Designing a parallel Feel-the-Way clustering algorithm on HPC systems...

by Weijian Zheng, Dali Wang, Fengguang Song
Publication Type
Journal
Journal Name
The International Journal of High Performance Computing Applications
Publication Date
Page Numbers
154 to 169
Volume
35
Issue
2

This paper introduces a new parallel clustering algorithm, named Feel-the-Way clustering algorithm, that provides better or equivalent convergence rate than the traditional clustering methods by optimizing the synchronization and communication costs. Our algorithm design centers on how to optimize three factors simultaneously: reduced synchronizations, improved convergence rate, and retained same or comparable optimization cost. To compare the optimization cost, we use the Sum of Square Error (SSE) cost as the metric, which is the sum of the square distance between each data point and its assigned clusters. Compared with the traditional MPI k-means algorithm, the new Feel-the-Way algorithm requires less communications among participating processes. As for the convergence rate, the new algorithm requires fewer number of iterations to converge. As for the optimization cost, it obtains the SSE costs that are close to the k-means algorithm. In the paper, we first design the full-step Feel-the-Way k-means clustering algorithm that can significantly reduce the number of iterations that are required by the original k-means clustering method. Next, we improve the performance of the full-step algorithm by adopting an optimized sampling-based approach, named reassignment-history-aware sampling. Our experimental results show that the optimized sampling-based Feel-the-Way method is significantly faster than the widely used k-means clustering method, and can provide comparable optimization costs.
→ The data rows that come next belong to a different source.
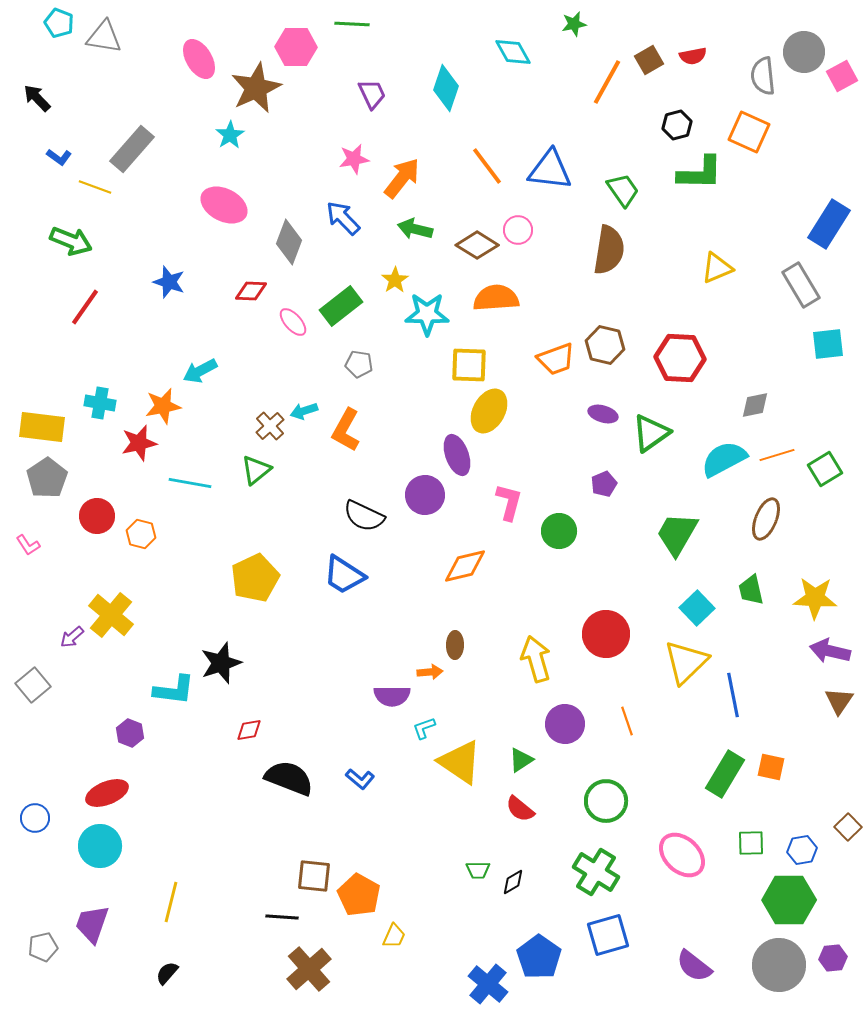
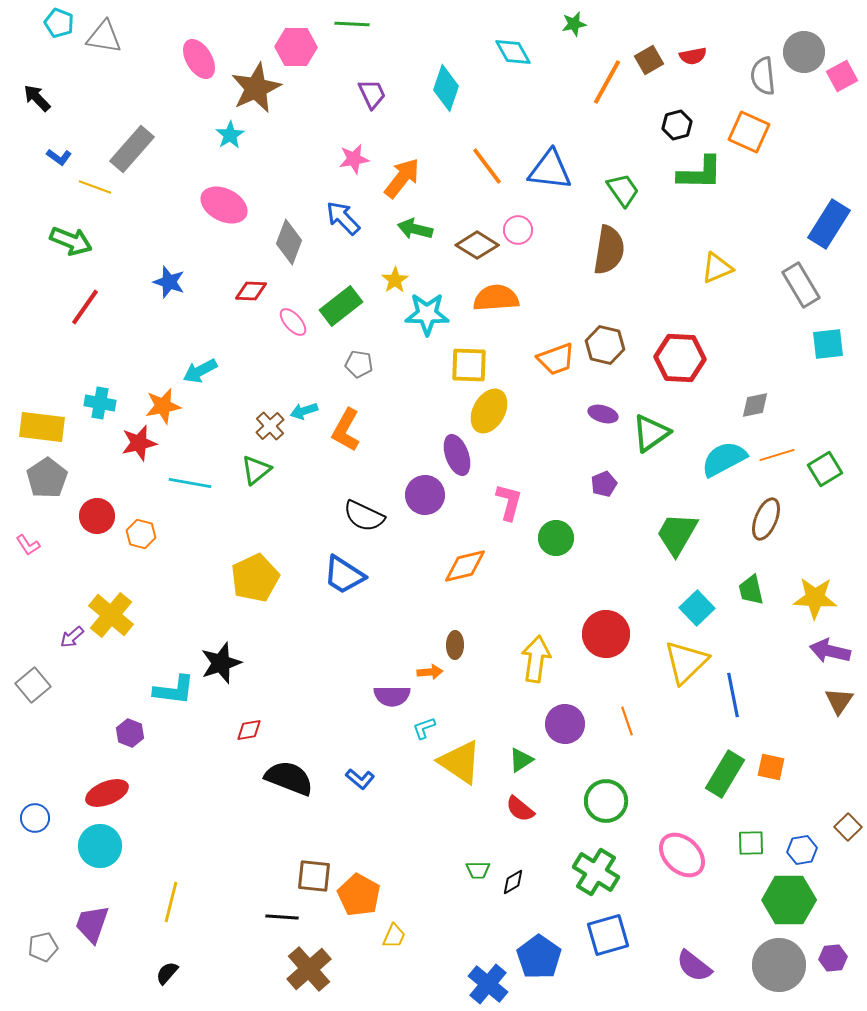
green circle at (559, 531): moved 3 px left, 7 px down
yellow arrow at (536, 659): rotated 24 degrees clockwise
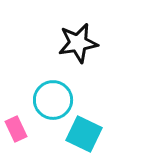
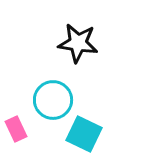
black star: rotated 18 degrees clockwise
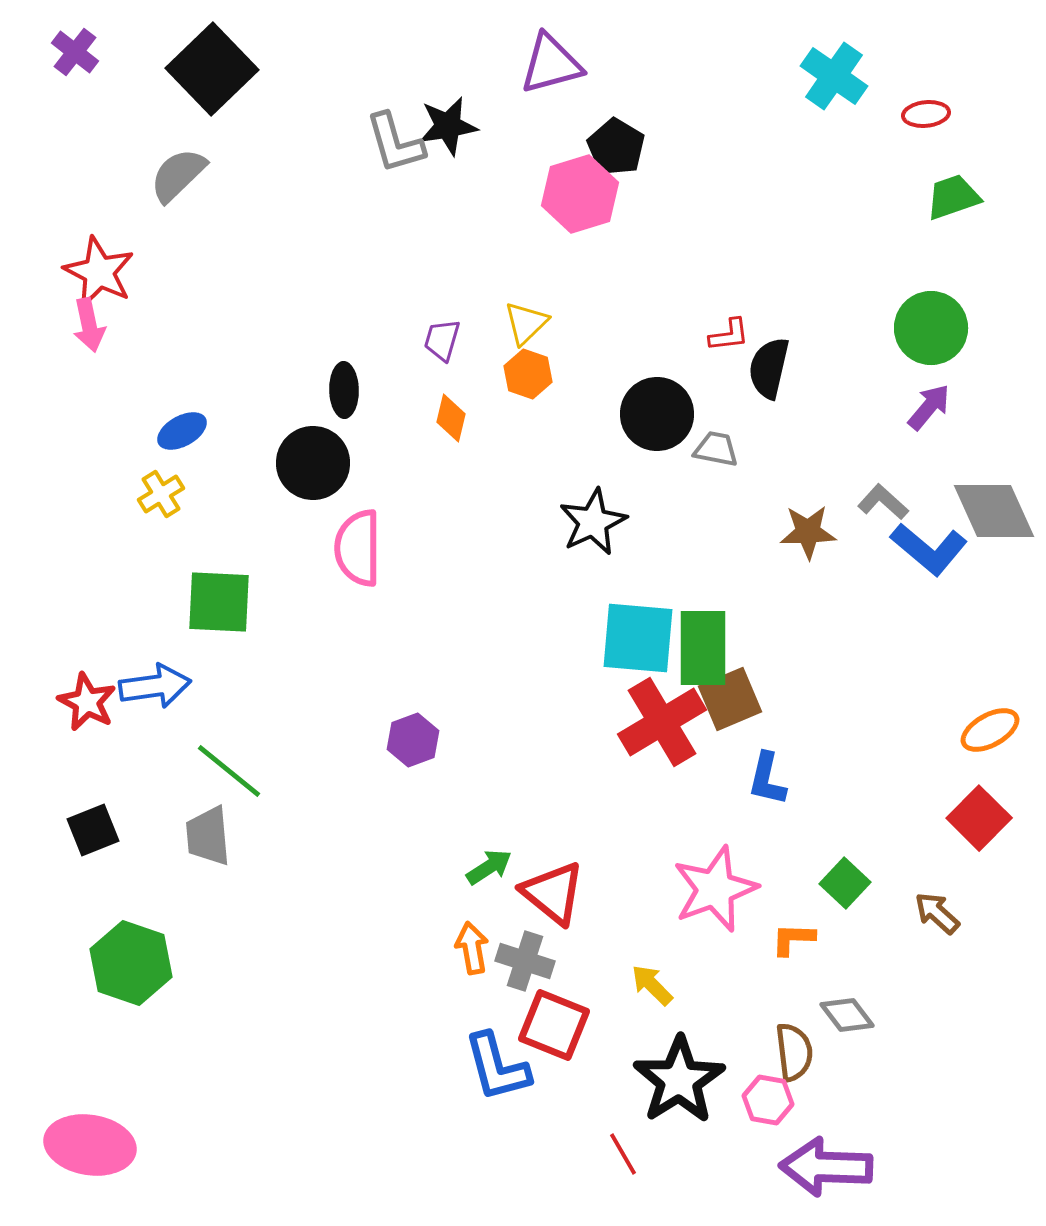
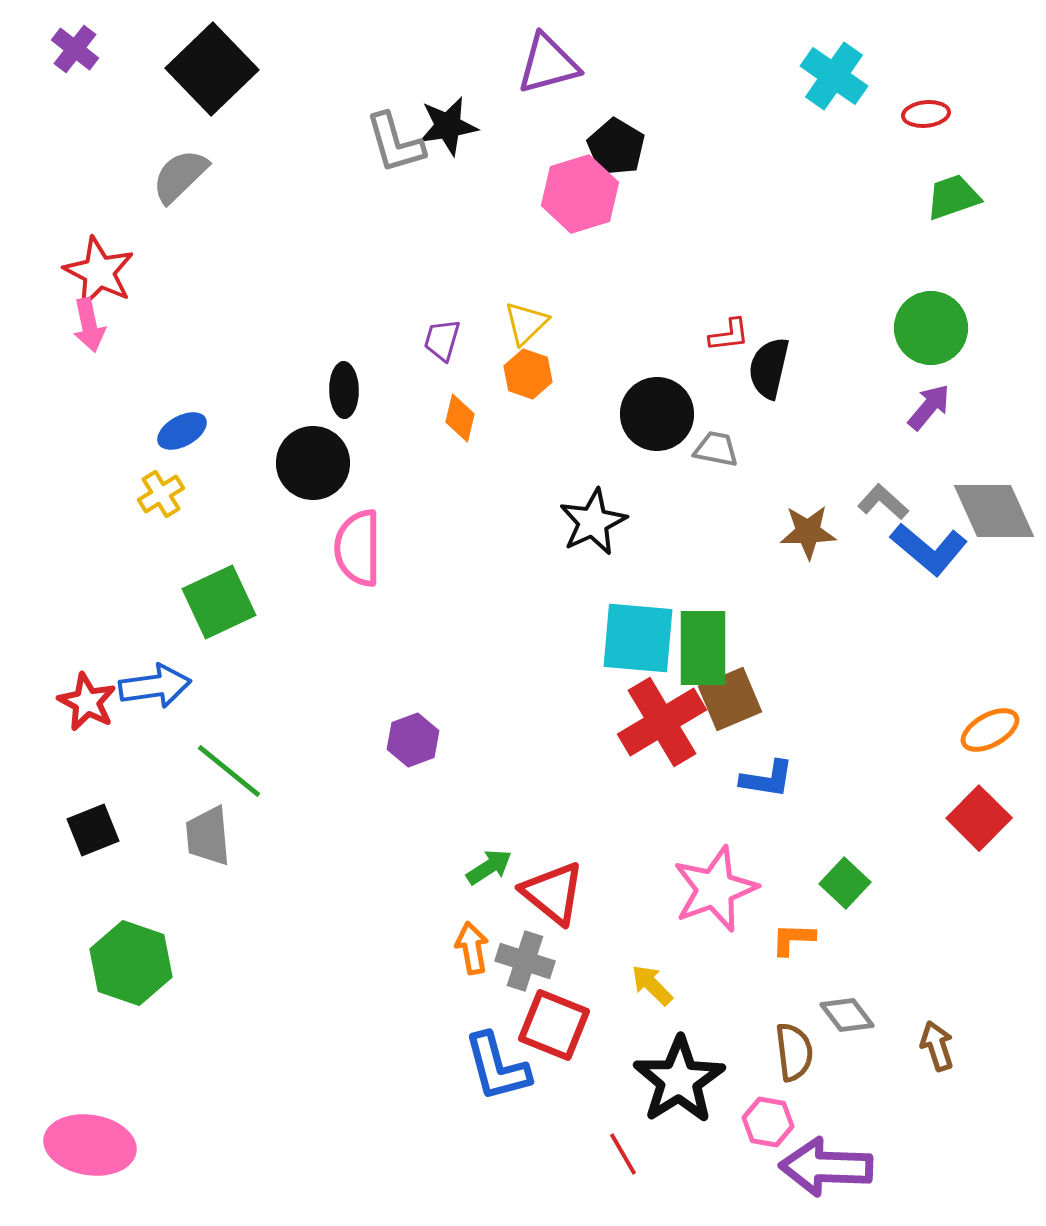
purple cross at (75, 52): moved 3 px up
purple triangle at (551, 64): moved 3 px left
gray semicircle at (178, 175): moved 2 px right, 1 px down
orange diamond at (451, 418): moved 9 px right
green square at (219, 602): rotated 28 degrees counterclockwise
blue L-shape at (767, 779): rotated 94 degrees counterclockwise
brown arrow at (937, 913): moved 133 px down; rotated 30 degrees clockwise
pink hexagon at (768, 1100): moved 22 px down
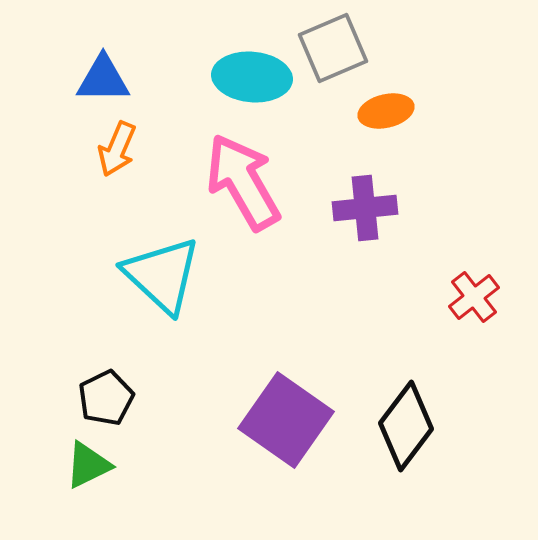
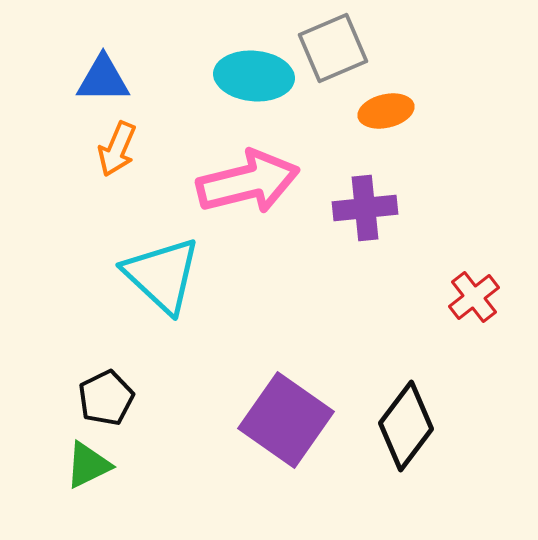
cyan ellipse: moved 2 px right, 1 px up
pink arrow: moved 5 px right; rotated 106 degrees clockwise
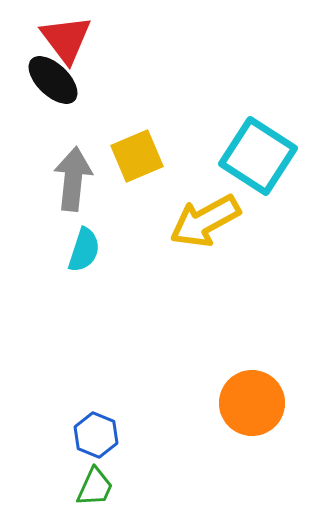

More extensive experiments with several synthetic datasets and real-world datasets (e.g., MNIST, CIFAR-10, ENRON, and PLACES-2) show that the new parallel algorithm can outperform the open source MPI k-means library by up to 110% on a high-performance computing system using 4,096 CPU cores. In addition, the new algorithm can take up to 51% fewer iterations to converge than the k-means clustering algorithm.